* [WHAT THIS TASK INVOLVES]
Can you reproduce the text of the records below word for word, leaving out the pictures?

* [SUPPLIED RECORDS]
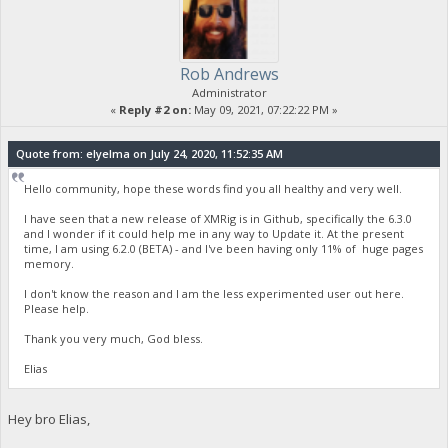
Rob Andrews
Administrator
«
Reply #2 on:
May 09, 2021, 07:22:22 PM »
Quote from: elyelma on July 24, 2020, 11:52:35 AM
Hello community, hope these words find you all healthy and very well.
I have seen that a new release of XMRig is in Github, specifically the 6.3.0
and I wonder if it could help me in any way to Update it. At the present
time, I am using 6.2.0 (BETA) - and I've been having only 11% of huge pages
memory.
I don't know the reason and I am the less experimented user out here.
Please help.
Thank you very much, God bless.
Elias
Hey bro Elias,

* [RESULT FOR THIS TASK]
Rob Andrews
Administrator
«
Reply #2 on:
May 09, 2021, 07:22:22 PM »
Quote from: elyelma on July 24, 2020, 11:52:35 AM
Hello community, hope these words find you all healthy and very well.
I have seen that a new release of XMRig is in Github, specifically the 6.3.0
and I wonder if it could help me in any way to Update it. At the present
time, I am using 6.2.0 (BETA) - and I've been having only 11% of huge pages
memory.
I don't know the reason and I am the less experimented user out here.
Please help.
Thank you very much, God bless.
Elias
Hey bro Elias,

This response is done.